Earlier this year, the London Stock Exchange issued AIM Notice 46, a discussion paper in relation to proposed changes to both the AIM Rules for Companies and the AIM Rules for Nomads. This is the first discussion paper on AIM that the Exchange has ever released. The responses received from interested parties are currently being reviewed and the Exchange will in due course issue the text of any draft rule changes that it considers necessary.
1. Formalisation of the early notification process
The paper sets out proposals to formalise the early notification process that currently operates as a matter of market practice. Nomads would be obliged to enter into confidential discussions with the Exchange early in the listing process in order to highlight atypical features or potential issues that may be of concern to the Exchange. The information required to be provided would be similar to what is already provided in a Schedule One although any list set out in the new rules will be non-exhaustive. Particular issues which the early notification process would be aimed at highlighting include concerns as to the good character, skills or previous history of any director; corporate structures and business models which may not be appropriate for a public market, and specifically structures where an applicant holds a material part of its assets or business operations via contractual arrangements rather than by owning them itself or through a subsidiary. In our opinion, and we understand this is also the general view from the Nomad community, formalising the early notification process would be a good move as it should help identify red flags at an earlier stage thereby giving a better level of deal certainty. Whilst issuers may have to commence legal, financial and commercial due diligence at an earlier stage in order to allow Nomads to proceed with early notification, the risk of wasted costs from a deal aborting much later in the process would be mitigated. This proposal would apply to all admissions (so would include reverse takeovers and admissions via the designated market route) although we would question whether for certain types of reverse takeover and moves to AIM from the Main Market it would be absolutely necessary.
2. Eligibility - free float
The AIM Rules for Companies do not currently include a threshold for free float and the paper notes that the Exchange does not consider a prescribed threshold appropriate for AIM companies. The Exchange would prefer to maintain its current qualitative approach including a review of the range and spread of shareholders, in particular institutions. The general view is that maintaining this stance is preferred, although a company with a free float of below 20% may find admission difficult.
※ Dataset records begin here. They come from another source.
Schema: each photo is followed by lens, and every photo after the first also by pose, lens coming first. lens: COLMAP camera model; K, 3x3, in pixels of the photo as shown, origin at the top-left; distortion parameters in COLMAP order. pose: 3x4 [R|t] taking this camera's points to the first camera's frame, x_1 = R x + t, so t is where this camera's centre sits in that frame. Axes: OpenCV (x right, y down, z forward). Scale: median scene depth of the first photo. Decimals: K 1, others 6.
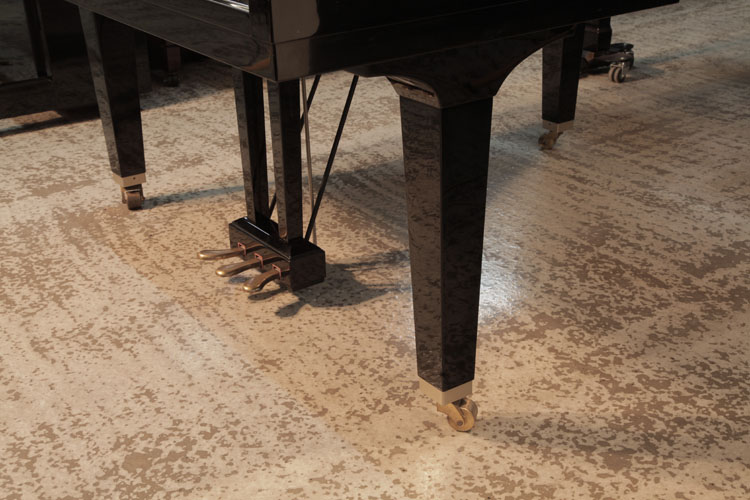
lens RADIAL K [[1005.9, 0, 389.7], [0, 1005.9, 250.4], [0, 0, 1]] dist [0.115693, 0.113643]
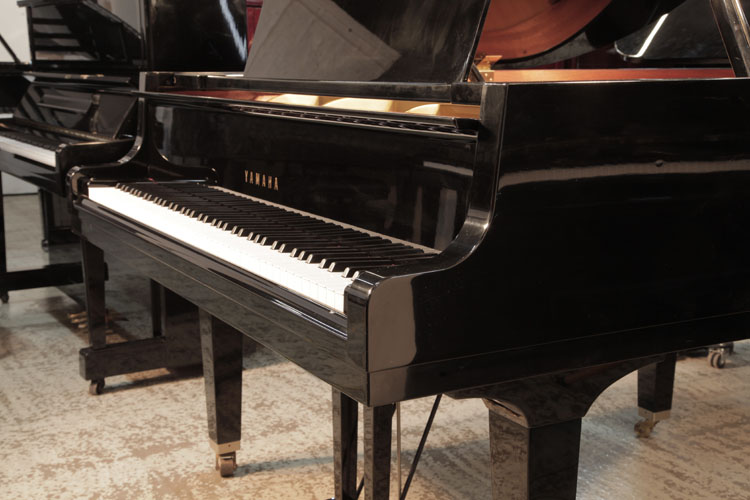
lens RADIAL K [[1005.9, 0, 389.7], [0, 1005.9, 250.4], [0, 0, 1]] dist [0.115693, 0.113643]
pose [[0.994101, 0.043256, -0.099455, 0.002064], [-0.065335, 0.970800, -0.230824, -0.037973], [0.086566, 0.235960, 0.967899, -0.023303]]
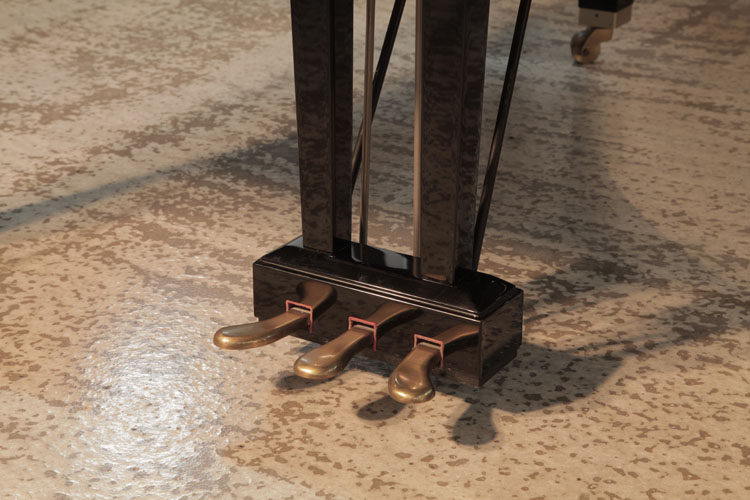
lens RADIAL K [[1630.5, 0, 375.0], [0, 1630.5, 250.0], [0, 0, 1]] dist [0.293396, 0.049412]
pose [[0.924836, -0.128029, 0.358173, -0.328186], [0.134872, 0.990845, 0.005927, -0.025682], [-0.355653, 0.042826, 0.933637, 0.267239]]
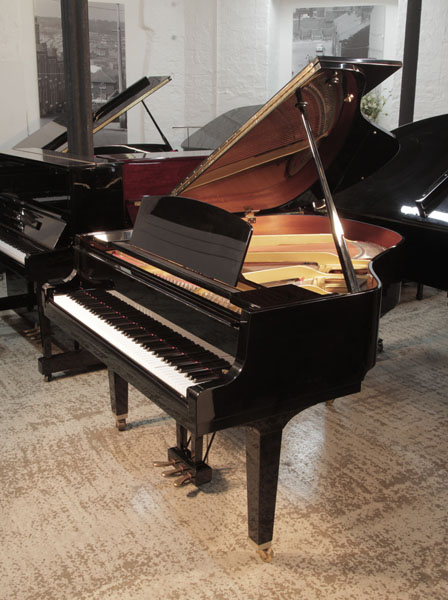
lens RADIAL K [[685.5, 0, 224.0], [0, 685.5, 300.0], [0, 0, 1]] dist [-0.073666, 0.021273]
pose [[0.997212, 0.048886, -0.056380, 0.021940], [-0.056265, 0.988867, -0.137753, -0.128593], [0.049019, 0.140541, 0.988861, -0.412203]]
One point raised in the QCA’s response in relation to the Exchange’s view on the participation of institutional shareholders is that the Exchange should not be seen to prioritise institutional shareholders ahead of retail investors although, as is noted below, having institutional shareholders on board can create an extra level of scrutiny over the business proposition.
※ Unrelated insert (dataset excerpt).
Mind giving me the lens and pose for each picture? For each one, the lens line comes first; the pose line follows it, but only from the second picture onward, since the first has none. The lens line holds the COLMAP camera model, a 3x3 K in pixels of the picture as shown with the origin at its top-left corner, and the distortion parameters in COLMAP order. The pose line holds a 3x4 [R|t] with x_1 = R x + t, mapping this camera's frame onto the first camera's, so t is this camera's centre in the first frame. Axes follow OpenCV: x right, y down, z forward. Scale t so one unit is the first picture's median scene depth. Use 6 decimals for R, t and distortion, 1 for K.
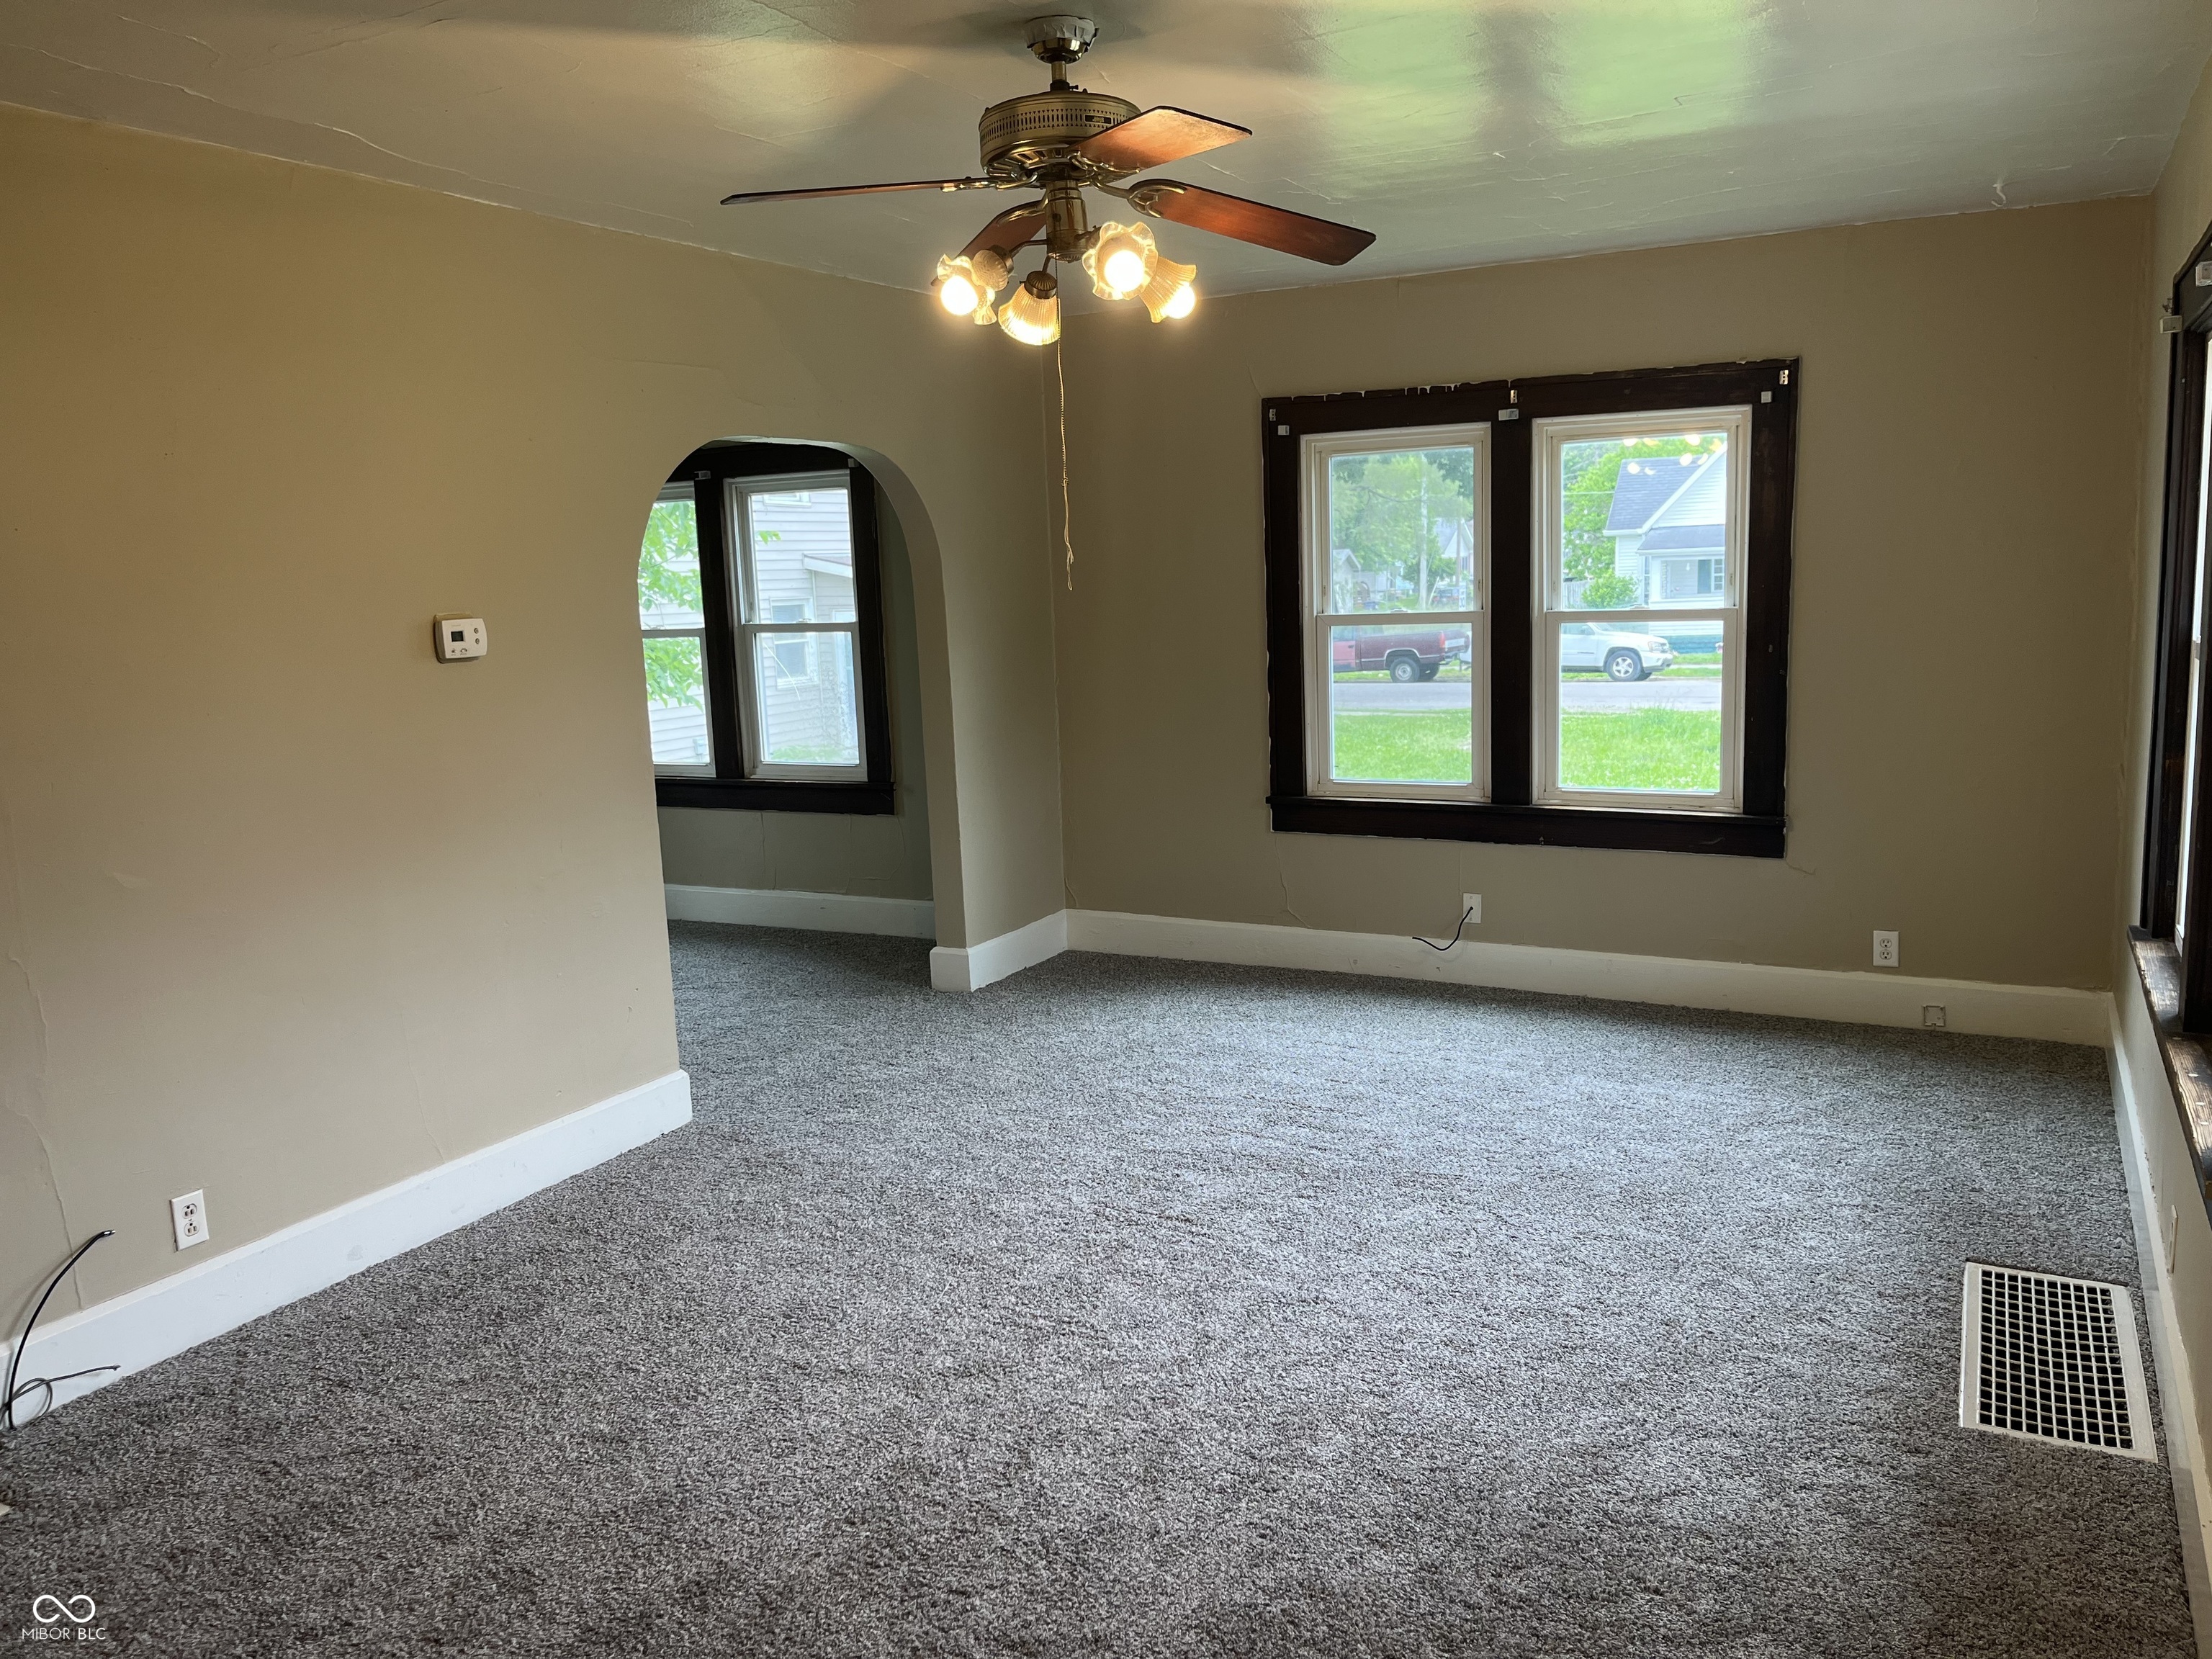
lens RADIAL K [[1683.8, 0, 1106.0], [0, 1683.8, 829.5], [0, 0, 1]] dist [0.000180, -0.000923]
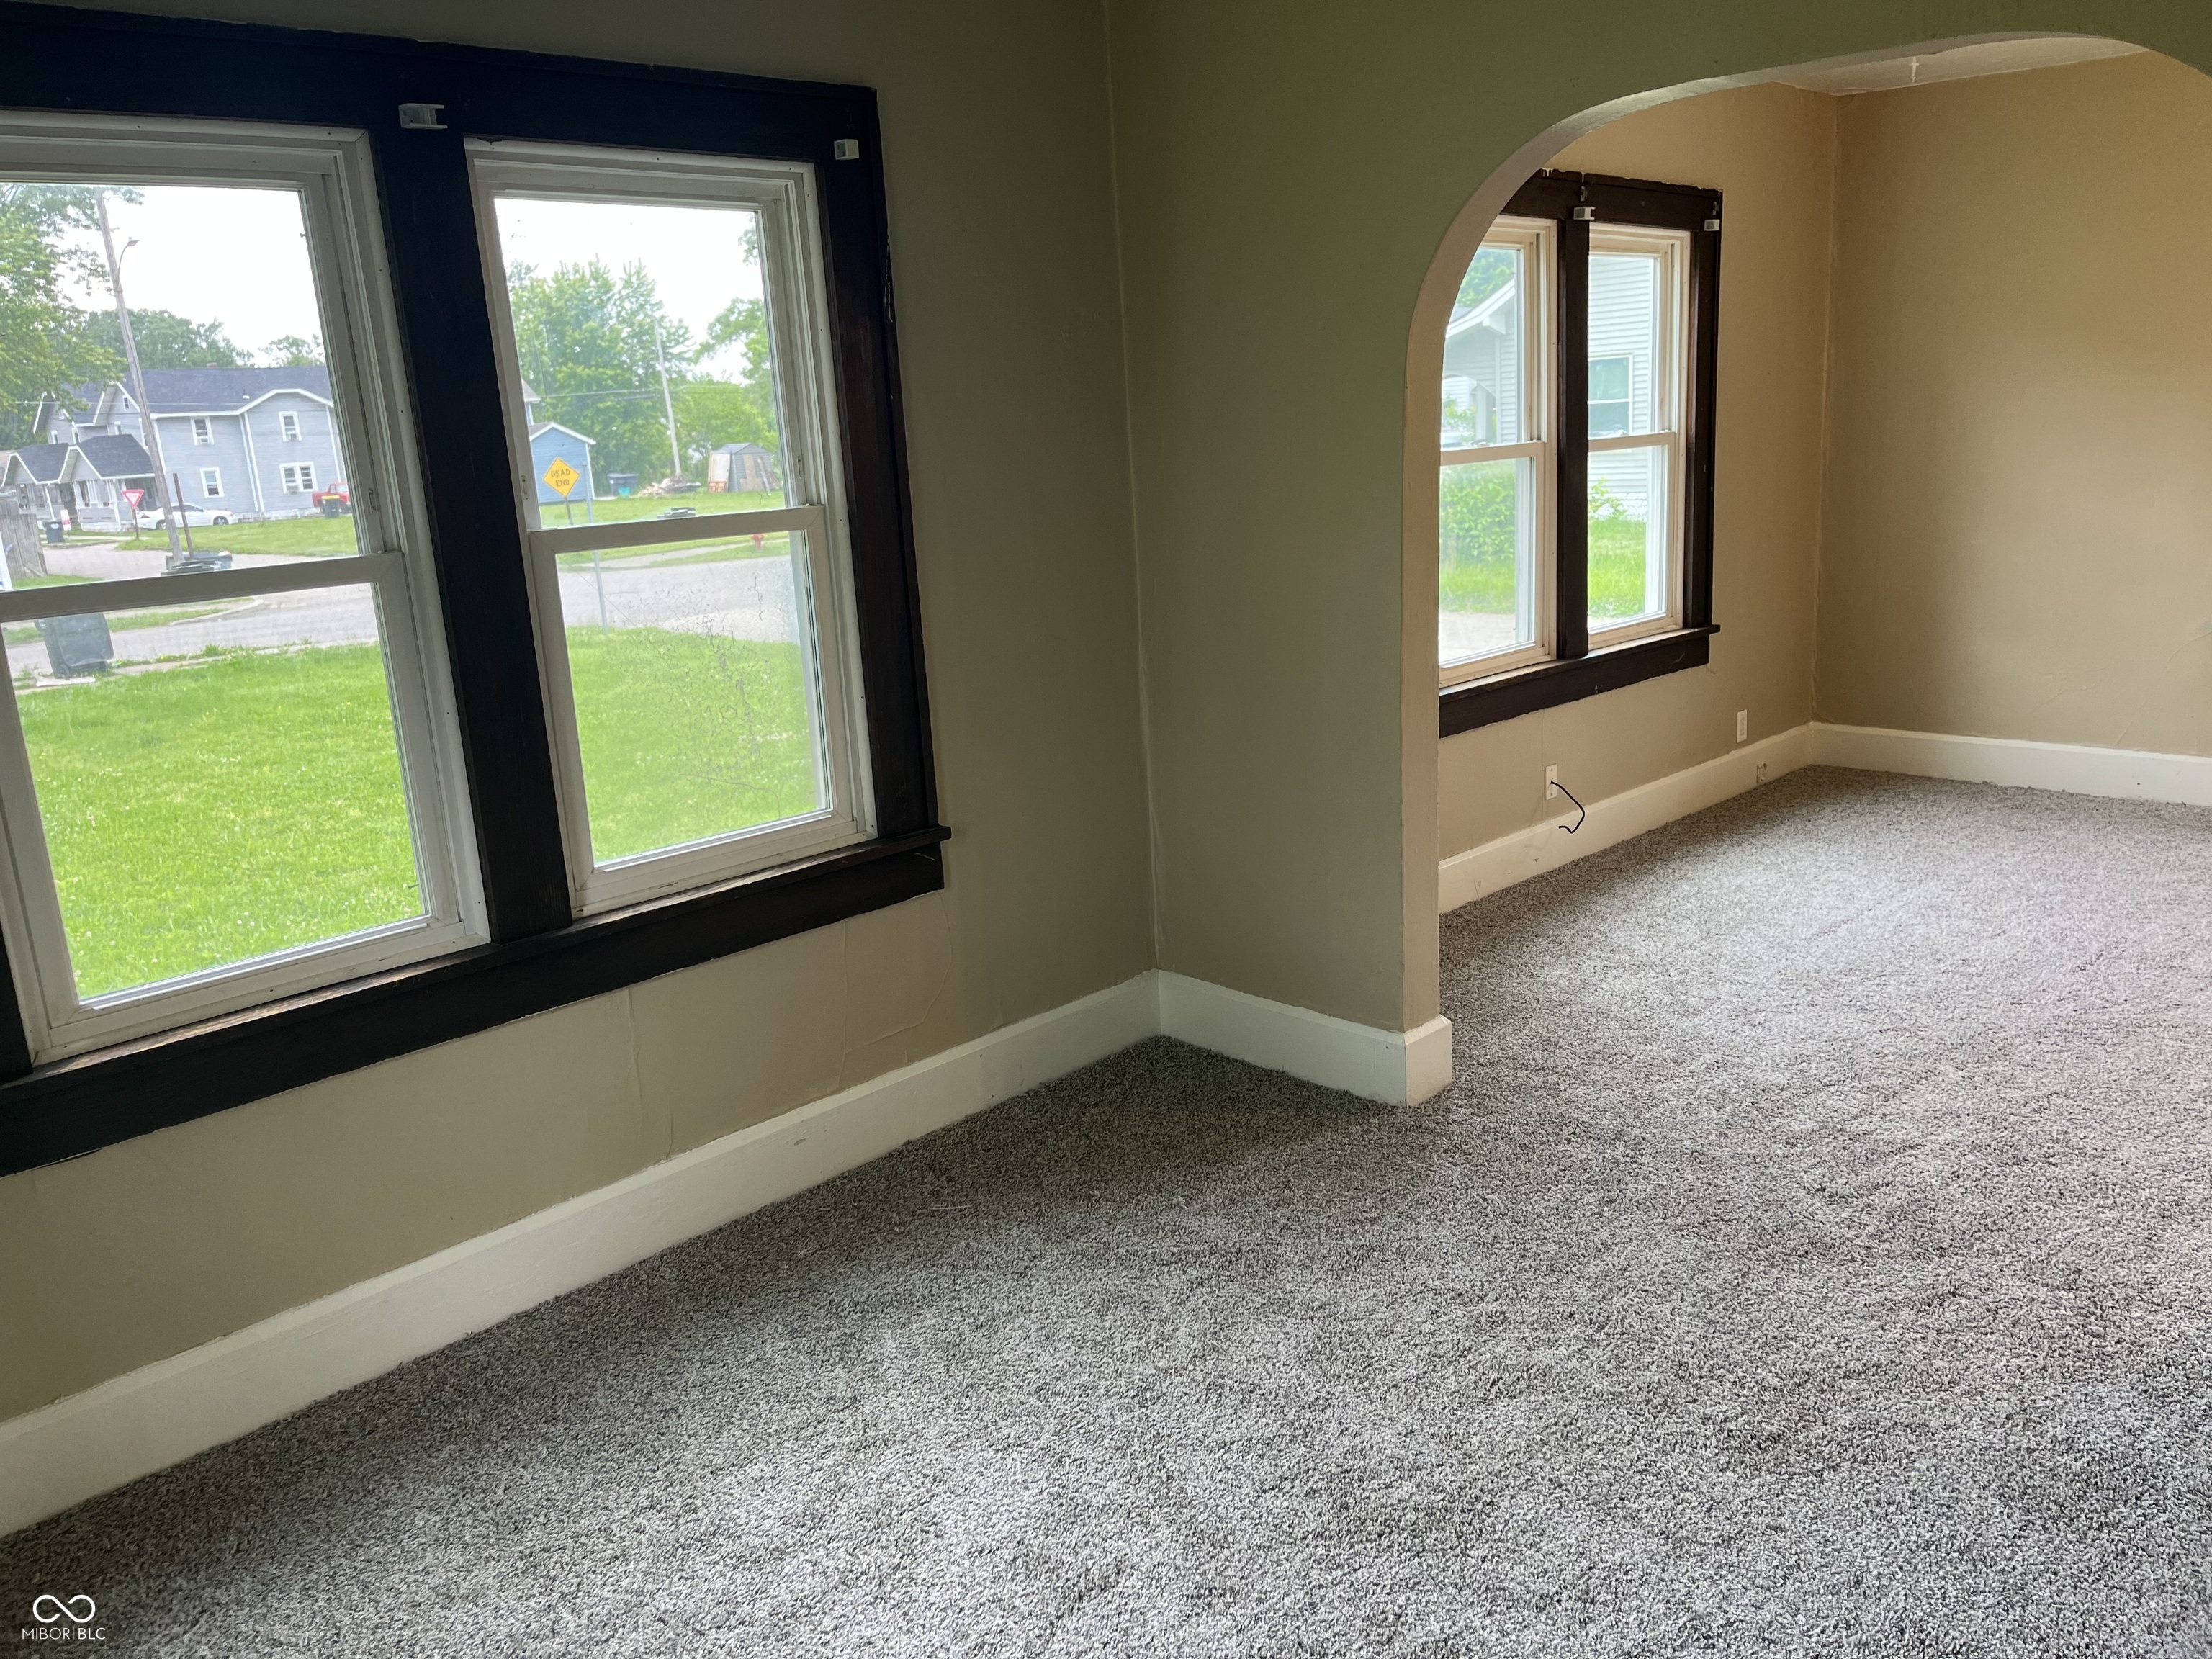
lens RADIAL K [[1634.1, 0, 1106.0], [0, 1634.1, 829.5], [0, 0, 1]] dist [0.004326, 0.002209]
pose [[0.294411, -0.212562, 0.931740, -0.690648], [0.188080, 0.968771, 0.161580, -0.117754], [-0.936989, 0.127671, 0.325196, 0.983510]]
3. Eligibility - minumum fundraise
The discussion paper notes that AIM introduced a minimum fundraising requirement for investing companies and believes it would be beneficial to introduce a minimum capital raising threshold for all new applicants, subject to limited exceptions where the purpose of the criteria can be met by other evidence (e.g., where an issuer is already admitted to another market). The suggested range is between £2m - £6m The rationale for the proposal is that a larger (typically institutional) fundraise will ensure an extra level of scrutiny over the business proposition, experience of directors and valuation on admission. Also it may possibly assist with secondary trading. Our view, and we understand the general market view, is that this would not necessarily be helpful as there may be numerous reasons why a company doesn’t need to raise a particular sum (or any) on Admission. The imposition of a fundraising requirement for investing companies has seen some investing companies elect to look at listing on other markets (in particular the Standard List) and a minimum fundraise for trading companies could have a similar effect and dissuade some potentially very good companies from listing on AIM.
4. Coporate governance
In its discussion of Corporate governance, the discussion paper asks whether it should be mandatory for AIM companies to comply and explain against a corporate governance code, rather than the current regime which requires consideration of corporate governance as part of the appropriateness review, and disclosure of an issuer’s corporate governance regime. The Exchange favours sticking with the currently flexibility on the basis that, for SMEs, no “one size fits all”. However, the market view appears to be this would lead to greater transparency for shareholders and so should be implemented. It should assist oversight of corporate governance structures and give shareholders a better insight into what issuers do in practice.
5. What the discussion paper didn't cover
We understand that respondents to the discussion paper suggested a number of further areas which were not addressed in the discussion paper but which are felt should be looked at by the Exchange. In particular, making it a mandatory requirement to have a relationship agreement in place for significant shareholders and a requirement for mandatory voting on share-based incentive plans. These suggestions are unlikely to be dealt with by any proposed rule changes arising from the discussion paper but may feature in any further discussion papers.